Preparations and extracts from the berries of saw palmetto (Serenoa repens) have been used to alleviate symptoms in patients with benign prostatic hypertrophy. Glutamine is the most abundant amino acid in the body that is incorporated into protein. It is used by rapidly dividing cells (enterocytes and leukocytes). Glutamine supports nucleotide biosynthesis and provides high energy during periods of stress. It is generally considered nonessential but becomes conditionally essential during stress and in the presence of gastrointestinal tract disease. It functions not only as a nontoxic nitrogen donor but also as an important glucose precursor in the tricarboxylic acid cycle and stimulates muscle glycogen storage and gluconeogenesis. During times of stress, glutamine is provided by free intracellular stores, muscle catabolism, and glutamine synthesis. High rates of glutamine utilization by immune system cells furnish sufficient intracellular biosynthetic intermediates for nucleotide and protein synthesis. During strenuous exercise, serum glutamine levels decrease, and this situation is purported to contribute to the subsequent relative immune suppression and risk of infection.

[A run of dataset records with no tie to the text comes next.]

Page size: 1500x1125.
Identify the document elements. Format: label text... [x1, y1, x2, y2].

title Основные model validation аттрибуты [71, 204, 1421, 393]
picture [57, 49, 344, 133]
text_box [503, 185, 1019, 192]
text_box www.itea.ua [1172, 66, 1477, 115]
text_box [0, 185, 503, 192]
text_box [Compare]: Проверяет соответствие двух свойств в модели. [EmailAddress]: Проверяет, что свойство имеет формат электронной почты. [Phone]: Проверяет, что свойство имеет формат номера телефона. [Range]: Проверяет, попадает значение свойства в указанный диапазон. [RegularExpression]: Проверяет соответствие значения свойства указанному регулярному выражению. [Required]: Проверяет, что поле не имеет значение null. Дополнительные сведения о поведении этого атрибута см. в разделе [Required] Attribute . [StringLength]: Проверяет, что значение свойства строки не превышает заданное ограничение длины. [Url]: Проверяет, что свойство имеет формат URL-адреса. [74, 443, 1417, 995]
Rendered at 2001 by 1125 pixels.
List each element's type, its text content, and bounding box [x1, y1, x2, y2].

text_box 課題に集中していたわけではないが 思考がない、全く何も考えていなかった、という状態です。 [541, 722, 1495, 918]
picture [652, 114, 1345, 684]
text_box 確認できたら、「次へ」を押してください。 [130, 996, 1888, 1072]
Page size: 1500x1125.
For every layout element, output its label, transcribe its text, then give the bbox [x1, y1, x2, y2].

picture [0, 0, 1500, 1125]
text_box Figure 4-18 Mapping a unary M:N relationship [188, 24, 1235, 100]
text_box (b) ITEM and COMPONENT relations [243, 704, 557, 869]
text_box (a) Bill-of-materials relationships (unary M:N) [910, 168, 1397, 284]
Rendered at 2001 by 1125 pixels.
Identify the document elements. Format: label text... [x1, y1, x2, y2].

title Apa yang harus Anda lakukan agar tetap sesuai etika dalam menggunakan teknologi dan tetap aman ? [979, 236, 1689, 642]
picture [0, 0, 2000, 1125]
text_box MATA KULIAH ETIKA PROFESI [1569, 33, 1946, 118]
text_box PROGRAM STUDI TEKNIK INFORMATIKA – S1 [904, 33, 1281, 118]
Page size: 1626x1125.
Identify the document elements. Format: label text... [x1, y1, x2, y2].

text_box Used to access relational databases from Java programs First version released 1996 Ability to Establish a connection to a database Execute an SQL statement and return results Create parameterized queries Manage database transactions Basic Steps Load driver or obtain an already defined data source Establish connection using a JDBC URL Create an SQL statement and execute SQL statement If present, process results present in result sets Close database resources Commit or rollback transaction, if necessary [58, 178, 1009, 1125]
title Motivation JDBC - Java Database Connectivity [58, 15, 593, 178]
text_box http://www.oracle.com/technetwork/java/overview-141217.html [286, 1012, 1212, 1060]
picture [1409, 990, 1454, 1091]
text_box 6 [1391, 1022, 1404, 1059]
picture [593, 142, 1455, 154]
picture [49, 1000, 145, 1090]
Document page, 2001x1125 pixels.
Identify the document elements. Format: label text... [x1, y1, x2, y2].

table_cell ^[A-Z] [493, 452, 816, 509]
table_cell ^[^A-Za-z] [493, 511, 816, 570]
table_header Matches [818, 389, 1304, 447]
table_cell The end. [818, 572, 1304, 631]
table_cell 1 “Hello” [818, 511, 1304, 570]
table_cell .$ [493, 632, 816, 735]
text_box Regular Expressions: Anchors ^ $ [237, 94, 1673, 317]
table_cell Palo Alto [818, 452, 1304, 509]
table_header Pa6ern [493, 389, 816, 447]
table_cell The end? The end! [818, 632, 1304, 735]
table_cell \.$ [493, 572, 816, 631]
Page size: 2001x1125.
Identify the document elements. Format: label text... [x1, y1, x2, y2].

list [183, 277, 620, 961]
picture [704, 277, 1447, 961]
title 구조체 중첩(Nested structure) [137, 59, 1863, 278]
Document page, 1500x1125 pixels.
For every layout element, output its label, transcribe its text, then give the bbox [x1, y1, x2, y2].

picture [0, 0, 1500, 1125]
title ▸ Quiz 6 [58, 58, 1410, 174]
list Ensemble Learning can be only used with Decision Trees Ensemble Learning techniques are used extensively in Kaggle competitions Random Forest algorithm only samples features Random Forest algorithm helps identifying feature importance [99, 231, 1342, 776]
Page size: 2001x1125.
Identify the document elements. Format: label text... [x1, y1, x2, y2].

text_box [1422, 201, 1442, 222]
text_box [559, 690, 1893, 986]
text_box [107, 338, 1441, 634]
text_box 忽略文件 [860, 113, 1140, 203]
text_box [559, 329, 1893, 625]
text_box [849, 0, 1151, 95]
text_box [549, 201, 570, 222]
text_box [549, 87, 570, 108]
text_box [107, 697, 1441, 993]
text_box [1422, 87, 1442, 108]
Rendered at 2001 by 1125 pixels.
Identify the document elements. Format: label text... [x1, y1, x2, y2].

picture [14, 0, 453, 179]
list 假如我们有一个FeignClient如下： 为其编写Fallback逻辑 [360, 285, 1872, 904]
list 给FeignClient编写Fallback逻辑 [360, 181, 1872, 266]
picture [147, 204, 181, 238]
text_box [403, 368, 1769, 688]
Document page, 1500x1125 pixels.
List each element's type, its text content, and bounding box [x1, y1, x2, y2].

Taurine is considered a conditionally essential amino acid, primarily because of its necessity in low-birth-weight newborns. Levels of taurine are reduced in patients with trauma-induced injuries and patients receiving parenteral nutrition, which typically lacks taurine in the amino acid solution. In both children and adults, taurine functions as a modulator of intracellular osmolarity (cell volume regulation) and, possibly, as a neuroactive amino acid. Whether this neuronal effect is on glial cell tonicity, which then affects neuronal cells or whether taurine is directly inhibitory to neuronal tissue is unclear. In the renal medulla, taurine participates in an adaptive mechanism to modulate intracellular osmolarity in the face of rapid and large changes in the interstitial fluids bathing the tubular cells. A similar function seems to be sub served in the brain of adults as well as neonates. No clear evidence of severe toxicity has been associated with oral intake of taurine.

Glucosamine and chondroitin is an integral part of glycosaminoglycans and consists of repeating disaccharide units of an acidic sugar and an amino sugar. Either glucosamine or galactosamine can act as the amino sugar. Glucosamine stimulates production of proteoglycans, which are the ground substance of articular cartilage, as well hyaluronic acid, which is responsible for the lubricating and shock absorbing properties of synovial fluid.

Potential mechanisms of action of omega 3 fatty acid are related to (1) direct effects on myocardial tissue to stabilize membranes and prolong the relative refractory period (2) diversion of intermediaries away from pro inflammatory prostaglandins (3) alteration of metabolism of lipoproteins and (4) modulation of metabolism of nitric oxide.

Despite the lack of scientific evidence for or against the use of these products, they continue to be widely ingested throughout the world.